Start of Data section

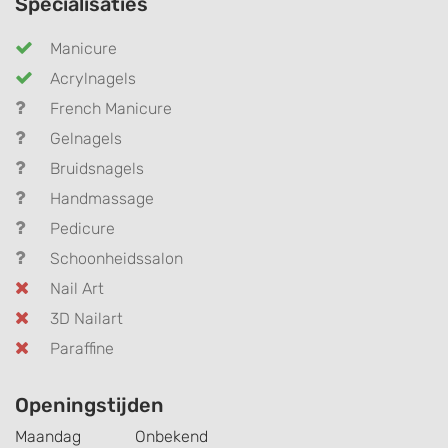
Specialisaties
Manicure
Acrylnagels
French Manicure
Gelnagels
Bruidsnagels
Handmassage
Pedicure
Schoonheidssalon
Nail Art
3D Nailart
Paraffine
Openingstijden
Maandag
Onbekend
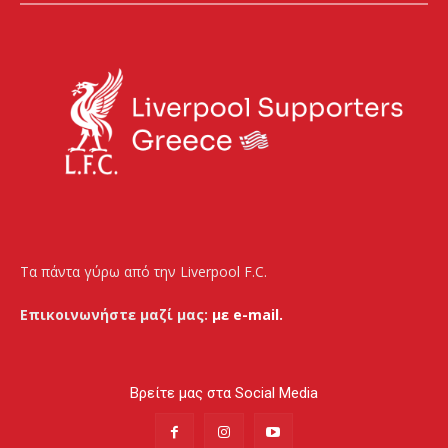
Τα πάντα γύρω από την Liverpool F.C.
Επικοινωνήστε μαζί μας:
με e-mail.
Βρείτε μας στα Social Media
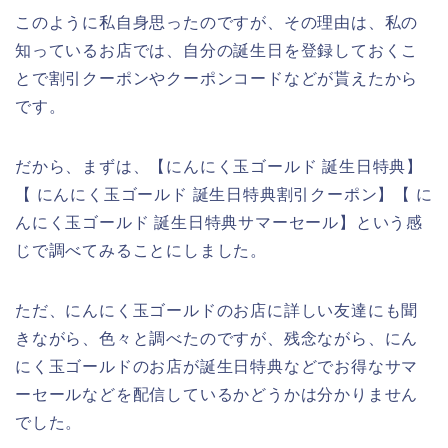
このように私自身思ったのですが、その理由は、私の
知っているお店では、自分の誕生日を登録しておくこ
とで割引クーポンやクーポンコードなどが貰えたから
です。
だから、まずは、【にんにく玉ゴールド 誕生日特典】
【 にんにく玉ゴールド 誕生日特典割引クーポン】【 に
んにく玉ゴールド 誕生日特典サマーセール】という感
じで調べてみることにしました。
ただ、にんにく玉ゴールドのお店に詳しい友達にも聞
きながら、色々と調べたのですが、残念ながら、にん
にく玉ゴールドのお店が誕生日特典などでお得なサマ
ーセールなどを配信しているかどうかは分かりません
でした。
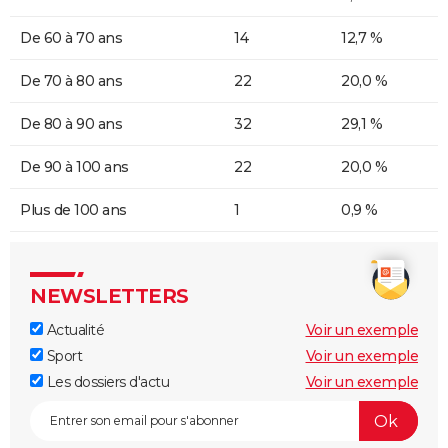
De 60 à 70 ans
14
12,7 %
De 70 à 80 ans
22
20,0 %
De 80 à 90 ans
32
29,1 %
De 90 à 100 ans
22
20,0 %
Plus de 100 ans
1
0,9 %
NEWSLETTERS
Actualité
Voir un exemple
Sport
Voir un exemple
Les dossiers d'actu
Voir un exemple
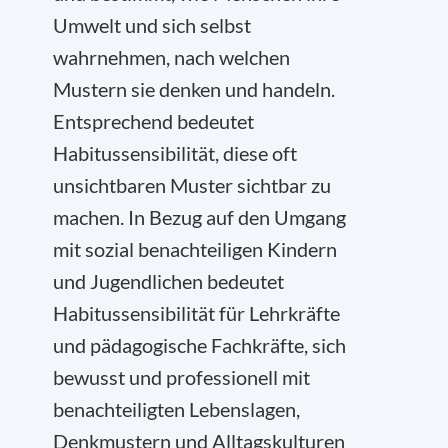
Umwelt und sich selbst
wahrnehmen, nach welchen
Mustern sie denken und handeln.
Entsprechend bedeutet
Habitussensibilität, diese oft
unsichtbaren Muster sichtbar zu
machen. In Bezug auf den Umgang
mit sozial benachteiligen Kindern
und Jugendlichen bedeutet
Habitussensibilität für Lehrkräfte
und pädagogische Fachkräfte, sich
bewusst und professionell mit
benachteiligten Lebenslagen,
Denkmustern und Alltagskulturen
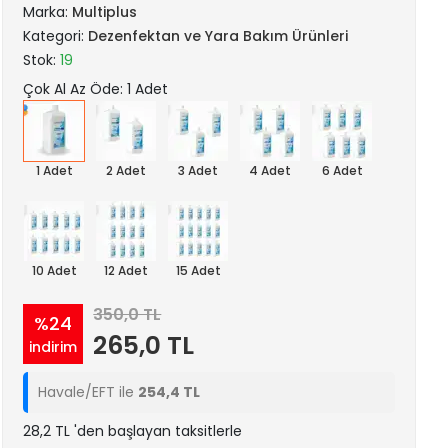
Marka:
Multiplus
Kategori:
Dezenfektan ve Yara Bakım Ürünleri
Stok:
19
Çok Al Az Öde: 1 Adet
1 Adet
2 Adet
3 Adet
4 Adet
6 Adet
10 Adet
12 Adet
15 Adet
350,0 TL
%24
265,0 TL
indirim
Havale/EFT ile
254,4 TL
28,2 TL 'den başlayan taksitlerle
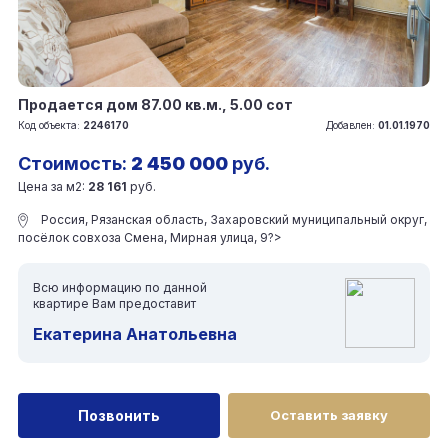
Продается дом 87.00 кв.м., 5.00 сот
Код объекта:
2246170
Добавлен:
01.01.1970
Стоимость:
2 450 000
руб.
Цена за м2:
28 161
руб.
Россия, Рязанская область, Захаровский муниципальный округ,
посёлок совхоза Смена, Мирная улица, 9?>
Всю информацию по данной
квартире Вам предоставит
Екатерина Анатольевна
Позвонить
Оставить заявку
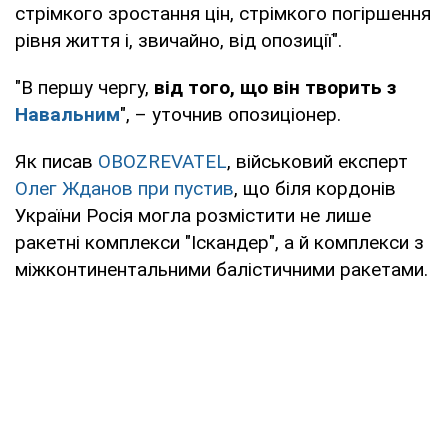
стрімкого зростання цін, стрімкого погіршення
рівня життя і, звичайно, від опозиції".
"В першу чергу,
від того, що він творить з
Навальним
", – уточнив опозиціонер.
Як писав
OBOZREVATEL
, військовий експерт
Олег Жданов при пустив
, що біля кордонів
України Росія могла розмістити не лише
ракетні комплекси "Іскандер", а й комплекси з
міжконтинентальними балістичними ракетами.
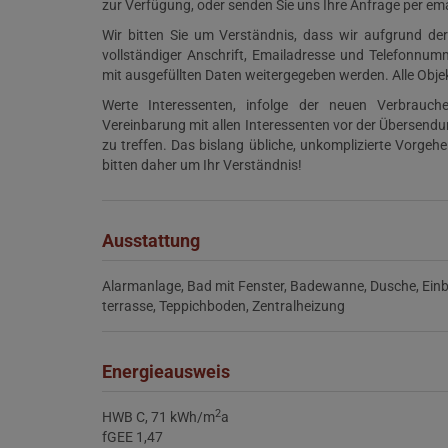
zur Verfügung, oder senden Sie uns Ihre Anfrage per emai
Wir bitten Sie um Verständnis, dass wir aufgrund d
vollständiger Anschrift, Emailadresse und Telefonnum
mit ausgefüllten Daten weitergegeben werden. Alle Obj
Werte Interessenten, infolge der neuen Verbraucher
Vereinbarung mit allen Interessenten vor der Übersend
zu treffen. Das bislang übliche, unkomplizierte Vorge
bitten daher um Ihr Verständnis!
Ausstattung
Alarmanlage
Bad mit Fenster
Badewanne
Dusche
Ein
terrasse
Teppichboden
Zentralheizung
Energieausweis
2
HWB
C, 71 kWh/m
a
fGEE
1,47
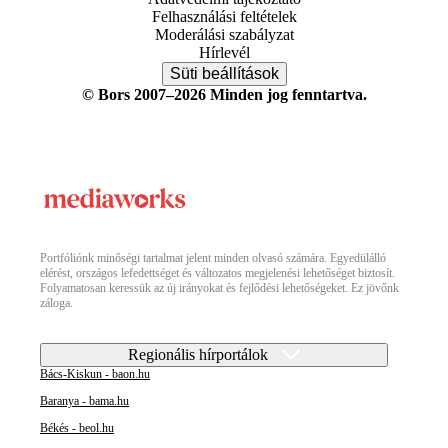
Felhasználási feltételek
Moderálási szabályzat
Hírlevél
Süti beállítások
© Bors 2007–2026 Minden jog fenntartva.
Portfóliónk minőségi tartalmat jelent minden olvasó számára. Egyedülálló
elérést, országos lefedettséget és változatos megjelenési lehetőséget biztosít.
Folyamatosan keressük az új irányokat és fejlődési lehetőségeket. Ez jövőnk
záloga.
Regionális hírportálok
Bács-Kiskun - baon.hu
Baranya - bama.hu
Békés - beol.hu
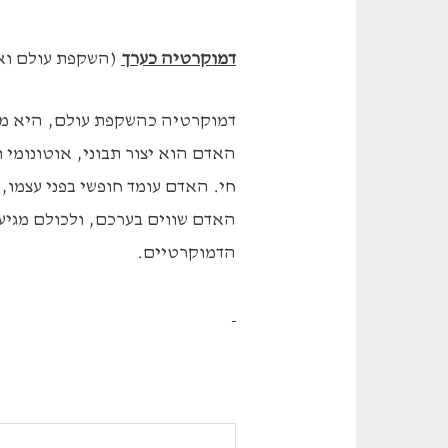
דמוקרטיה כערך
(השקפת עולם וא
דמוקרטיה כהשקפת עולם, היא מע
האדם הוא יצור תבוני, אוטונומי 
חי. האדם עומד חופשי בפני עצמו, 
האדם שווים בערכם, ולכולם מגיעה
הדמוקרטיים.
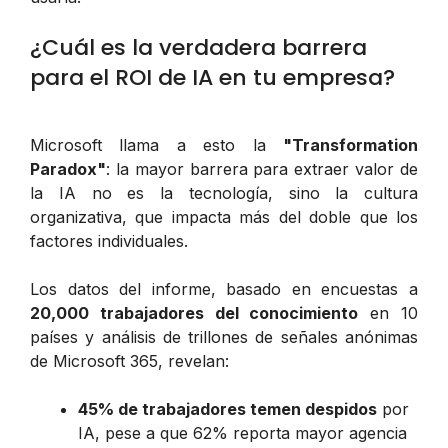
¿Cuál es la verdadera barrera
para el ROI de IA en tu empresa?
Microsoft llama a esto la
"Transformation
Paradox"
: la mayor barrera para extraer valor de
la IA no es la tecnología, sino la cultura
organizativa, que impacta más del doble que los
factores individuales.
Los datos del informe, basado en encuestas a
20,000 trabajadores del conocimiento
en 10
países y análisis de trillones de señales anónimas
de Microsoft 365, revelan:
45% de trabajadores temen despidos
por
IA, pese a que 62% reporta mayor agencia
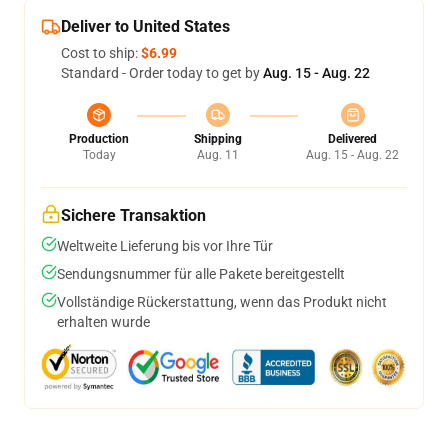
Deliver to United States
Cost to ship:
$6.99
Standard - Order today to get by
Aug. 15 - Aug. 22
Production
Shipping
Delivered
Today
Aug. 11
Aug. 15 - Aug. 22
Sichere Transaktion
Weltweite Lieferung bis vor Ihre Tür
Sendungsnummer für alle Pakete bereitgestellt
Vollständige Rückerstattung, wenn das Produkt nicht
erhalten wurde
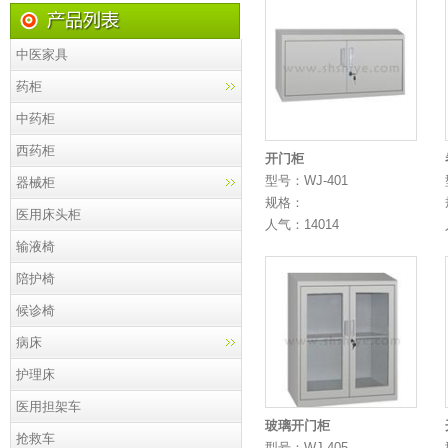
中医家具
药柜
中药柜
西药柜
开门柜
型号：WJ-401
器械柜
规格：
医用床头柜
人气：14014
输液椅
陪护椅
候诊椅
病床
护理床
医用担架车
玻璃开门柜
抢救车
型号：WJ-405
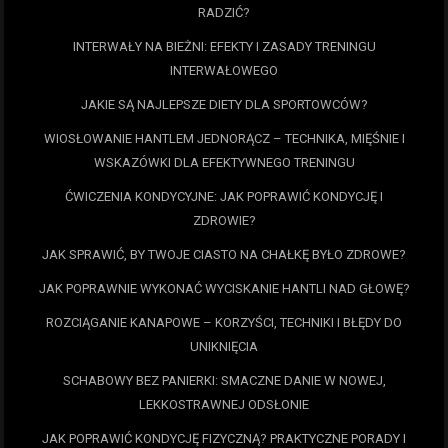
RADZIĆ?
INTERWAŁY NA BIEŻNI: EFEKTY I ZASADY TRENINGU
INTERWAŁOWEGO
JAKIE SĄ NAJLEPSZE DIETY DLA SPORTOWCÓW?
WIOSŁOWANIE HANTLEM JEDNORĄCZ – TECHNIKA, MIĘŚNIE I
WSKAZÓWKI DLA EFEKTYWNEGO TRENINGU
ĆWICZENIA KONDYCYJNE: JAK POPRAWIĆ KONDYCJĘ I
ZDROWIE?
JAK SPRAWIĆ, BY TWOJE CIASTO NA CHAŁKĘ BYŁO ZDROWE?
JAK POPRAWNIE WYKONAĆ WYCISKANIE HANTLI NAD GŁOWĘ?
ROZCIĄGANIE KANAPOWE – KORZYŚCI, TECHNIKI I BŁĘDY DO
UNIKNIĘCIA
SCHABOWY BEZ PANIERKI: SMACZNE DANIE W NOWEJ,
LEKKOSTRAWNEJ ODSŁONIE
JAK POPRAWIĆ KONDYCJĘ FIZYCZNĄ? PRAKTYCZNE PORADY I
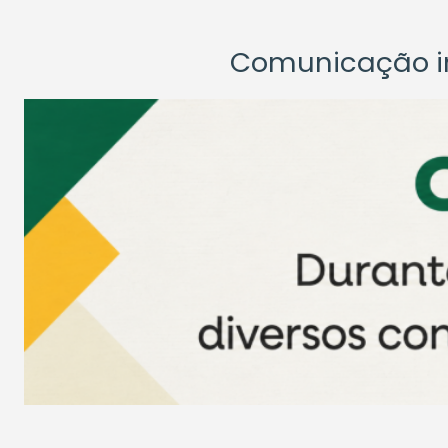
Comunicação ins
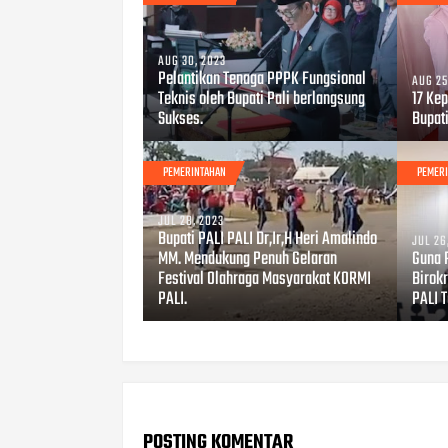
AUG 30, 2023
Pelantikan Tenaga PPPK Fungsional
AUG 25
Teknis oleh Bupati Pali berlangsung
17 Kep
Sukses.
Bupati
PEMERINTAHAN
PEMER
JUL 28, 2023
Bupati PALI PALI Dr,Ir,H Heri Amalindo
JUL 26
MM. Mendukung Penuh Gelaran
Guna 
Festival Olahraga Masyarakat KORMI
Birokr
PALI.
PALI 
POSTING KOMENTAR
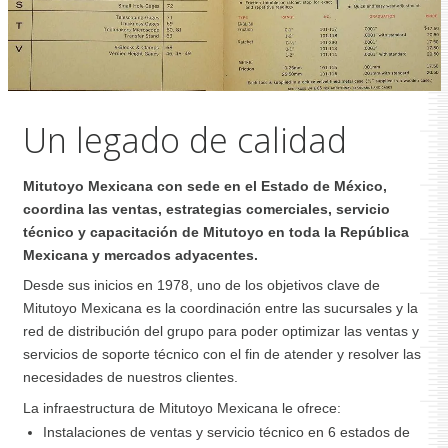
Un legado de calidad
Mitutoyo Mexicana con sede en el Estado de México,
coordina las ventas, estrategias comerciales, servicio
técnico y capacitación de Mitutoyo en toda la República
Mexicana y mercados adyacentes.
Desde sus inicios en 1978, uno de los objetivos clave de
Mitutoyo Mexicana es la coordinación entre las sucursales y la
red de distribución del grupo para poder optimizar las ventas y
servicios de soporte técnico con el fin de atender y resolver las
necesidades de nuestros clientes.
La infraestructura de Mitutoyo Mexicana le ofrece:
Instalaciones de ventas y servicio técnico en 6 estados de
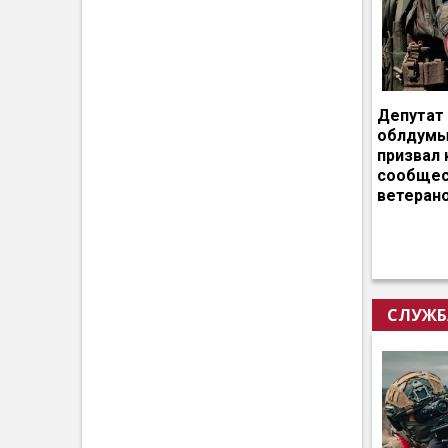
Депутат
облдумы
призвал 
сообщес
ветеран
СЛУЖБ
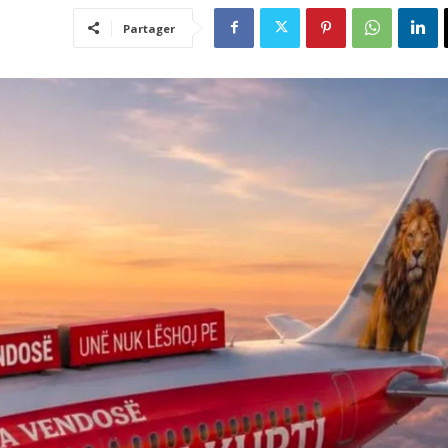
Partager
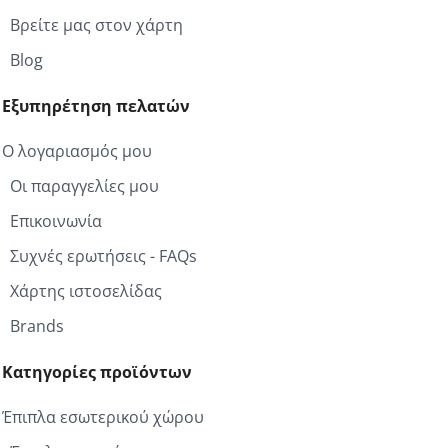
Βρείτε μας στον χάρτη
Blog
Εξυπηρέτηση πελατών
Ο λογαριασμός μου
Οι παραγγελίες μου
Επικοινωνία
Συχνές ερωτήσεις - FAQs
Χάρτης ιστοσελίδας
Brands
Κατηγορίες προϊόντων
Έπιπλα εσωτερικού χώρου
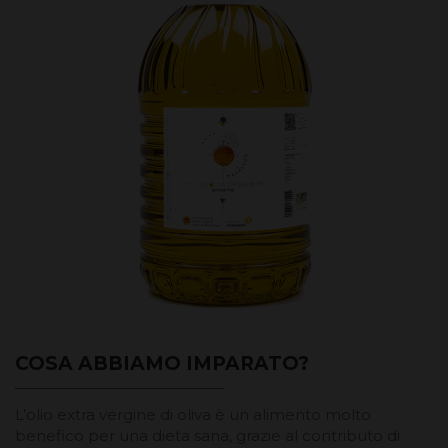
COSA ABBIAMO IMPARATO?
L’olio extra vergine di oliva è un alimento molto
benefico per una dieta sana, grazie al contributo di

End of Data section

_Task to carry out:_ Write out everything in the material from the line containing "דמוקרטיה כערך" down to the line containing "הדמוקרטיים.", including both of those lines.

_Reply:_
דמוקרטיה כערך
(השקפת עולם וא
דמוקרטיה כהשקפת עולם, היא מע
האדם הוא יצור תבוני, אוטונומי 
חי. האדם עומד חופשי בפני עצמו, 
האדם שווים בערכם, ולכולם מגיעה
הדמוקרטיים.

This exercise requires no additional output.